I like things to be clean but I don’t much enjoy the process – and disappointingly once it’s been done you have to do it again and again and again. It’s never-ending. Everything needs cleaning: bathrooms, clothes, teeth, ourselves … when our children are small we have to clean them too. It’s no life, is it? At least when I was a young mum there were reasonable excuses for not doing it – many a time I spritzed a radiator with furniture polish (it smells like you’ve made the effort even when appearances are very much to the contrary). I had to learn as I went along. The sticky tape/lily pollen trick is wonderful for impressing an audience (“It’s a miracle! I thought my suit was a goner!), whereas the freezer/chewing gum and the candle wax/hot iron are good but less like actual magic. And everyone knows about salt on white wine and soda water on red wine. Underneath it all, though, there is a basic truth – that it is important to take good care of clothes, shoes and yourself by maintaining all three in decent order, and the older you get the more important it becomes: a stitch in time keeps the bag lady away, or something …

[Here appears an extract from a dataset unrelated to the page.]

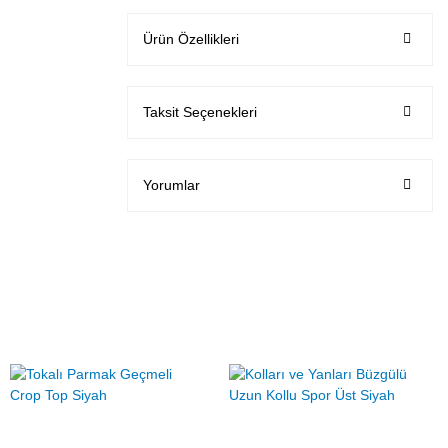
Ürün Özellikleri
Taksit Seçenekleri
Yorumlar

However, it is possible to go too far. I love to see a crisp, pressed collar but I do not love to see a crisp, pressed face hovering above it. Can we please give the Botox and fillers a rest and concentrate on good skin? My Auntie Jean sometimes looked as though she’d been breadcrumbed, so thick was her maquillage (I’m sure she slept in it), but we don’t have to put up with such nonsense now that make-up is so light and we’ve been enlightened about exfoliating. Skin that is regularly and properly cleaned seldom looks clogged, tired and dull. It looks fresher and less old too. You might swear by Chantecaille’s Nano Gold Energising Cream at an eye-watering £370 a pop but there’s little point in slapping on any kind of body lotion or miracle cream, no matter how expensive, if it’s just going to sit there on top of a layer of dead skin. My Nan – wonderful skin at 80 – was a great believer in a good rub with a rough flannel and what was that, if not exfoliating?
Try thinking of your face as a cashmere jumper that needs de-bobbling – looked after well, your cashmere looks fabulous but smothered in bobbles it looks like the stuff you empty out of the Hoover (sorry mum). My favourites for the face are either Liz Earle’s Cleanse & Polish Hot Cloth Cleanser or Eve Lom’s Balm Cleanser which work on Nan’s hot-cloth principle. For all-over exfoliating I’d recommend a gentle going over with the Body Shop’s exfoliator/skin buffer thingy which is wonderful on elbows and knees, then follow it up with a slathering in the body lotion of your choice.
Here’s a final thought – the average human body can shed up to 50,000 dead skin cells every minute of every day. And where does all that skin go? Well, it’s in the fuzzy stuff you find lying on top of your face or your sideboard so it’s not a big stretch to think that by washing your dead cells down the plug hole you’re actually saving yourself time on the dusting. Genius!